Fungal Evo-Devo and Beyond

Evolutionary biology has become a cross-disciplinary field that has recently drawn on genomics, cell, and developmental biology. These fields, traditionally the realm of biomedical research, have provided a new level of detail about the mechanisms of evolution. Some outstanding questions that motivate my research are: 1) What genetic and developmental changes accompanied the transition to multicellularity in fungi? 2) What are the origins of cell type diversity and functional specialization? 3) Are there conserved gene regulatory networks or genetic toolkits in fungal phyla with disparate lifestyles and morphology? 4) How do these genetic developmental toolkits contribute to fungal species boundaries within a phylum?

Evolution of Functional Specialization and Origins of Cell Type Diversity

Organisms can be deconstructed into a set of modules at various biological levels. I'm interested in taking an organismal approach to understanding how these modules were assembled in fungi.

The Mucoromycota are fungi with limited cell types that can be induced in the laboratory. Cell differentiation in this phylum is usually associated with sexual reproduction. Through my dissertation, I identified candidate sexual developmental toolkit genes in Phycomyces blakesleeanus.

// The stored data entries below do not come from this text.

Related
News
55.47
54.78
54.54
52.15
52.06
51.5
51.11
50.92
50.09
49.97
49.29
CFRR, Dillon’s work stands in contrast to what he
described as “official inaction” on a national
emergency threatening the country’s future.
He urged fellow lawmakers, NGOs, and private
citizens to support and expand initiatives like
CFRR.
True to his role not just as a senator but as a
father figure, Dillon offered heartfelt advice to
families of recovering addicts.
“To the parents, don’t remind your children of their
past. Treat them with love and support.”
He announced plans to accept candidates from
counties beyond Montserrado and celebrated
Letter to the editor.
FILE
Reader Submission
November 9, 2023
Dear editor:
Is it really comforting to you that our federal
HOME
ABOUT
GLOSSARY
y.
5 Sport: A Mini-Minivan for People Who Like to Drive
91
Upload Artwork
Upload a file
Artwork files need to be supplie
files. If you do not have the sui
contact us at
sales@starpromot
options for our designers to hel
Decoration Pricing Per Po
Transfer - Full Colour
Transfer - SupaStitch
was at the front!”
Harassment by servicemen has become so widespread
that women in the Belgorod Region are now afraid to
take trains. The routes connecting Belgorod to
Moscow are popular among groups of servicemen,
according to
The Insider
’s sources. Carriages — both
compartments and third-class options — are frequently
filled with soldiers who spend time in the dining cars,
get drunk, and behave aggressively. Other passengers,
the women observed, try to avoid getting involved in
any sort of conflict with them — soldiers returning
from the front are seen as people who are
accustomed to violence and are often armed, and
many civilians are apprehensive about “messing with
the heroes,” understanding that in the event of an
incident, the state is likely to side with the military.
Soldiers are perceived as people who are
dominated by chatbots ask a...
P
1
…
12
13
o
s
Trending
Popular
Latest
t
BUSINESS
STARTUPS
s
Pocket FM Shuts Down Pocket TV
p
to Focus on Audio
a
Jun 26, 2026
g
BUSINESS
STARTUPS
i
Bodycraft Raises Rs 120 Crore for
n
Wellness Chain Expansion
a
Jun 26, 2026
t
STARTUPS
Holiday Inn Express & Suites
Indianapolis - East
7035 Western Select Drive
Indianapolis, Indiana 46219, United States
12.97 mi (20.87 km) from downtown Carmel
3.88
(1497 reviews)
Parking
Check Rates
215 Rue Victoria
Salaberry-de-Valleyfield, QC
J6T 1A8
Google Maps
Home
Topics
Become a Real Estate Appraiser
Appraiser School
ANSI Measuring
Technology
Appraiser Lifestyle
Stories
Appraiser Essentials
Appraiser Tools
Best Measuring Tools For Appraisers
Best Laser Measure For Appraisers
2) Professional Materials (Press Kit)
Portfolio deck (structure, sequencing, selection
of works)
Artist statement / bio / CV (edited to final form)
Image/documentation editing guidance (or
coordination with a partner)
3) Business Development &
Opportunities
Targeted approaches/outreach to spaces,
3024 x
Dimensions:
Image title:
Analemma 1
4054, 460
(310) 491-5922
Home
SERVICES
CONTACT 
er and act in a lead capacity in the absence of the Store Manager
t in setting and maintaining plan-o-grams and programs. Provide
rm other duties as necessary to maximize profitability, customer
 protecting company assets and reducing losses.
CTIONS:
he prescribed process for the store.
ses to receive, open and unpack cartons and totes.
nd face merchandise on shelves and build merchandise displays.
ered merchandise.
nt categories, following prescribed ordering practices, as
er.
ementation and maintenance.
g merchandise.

I am particularly interested in using Mucoromycetes as models of functional specialization in the context of sexual reproduction. During sexual reproduction their cells undergo serial differentiation to ultimately produce transient cell types that support development of the zygospore. Within the phylum Mucoromycota, the morphology and behavior of sexual structures varies despite the limited number of cells involved in the process. This contrasts with the complex 3-dimension multicellular fruiting bodies of the dikaryan fungi.

Investigating the genes which control this process across the mucoromycete phylum will uncover additional components of fungal developmental toolkits and offer insight about how specialized cell types have evolved in the fungal kingdom.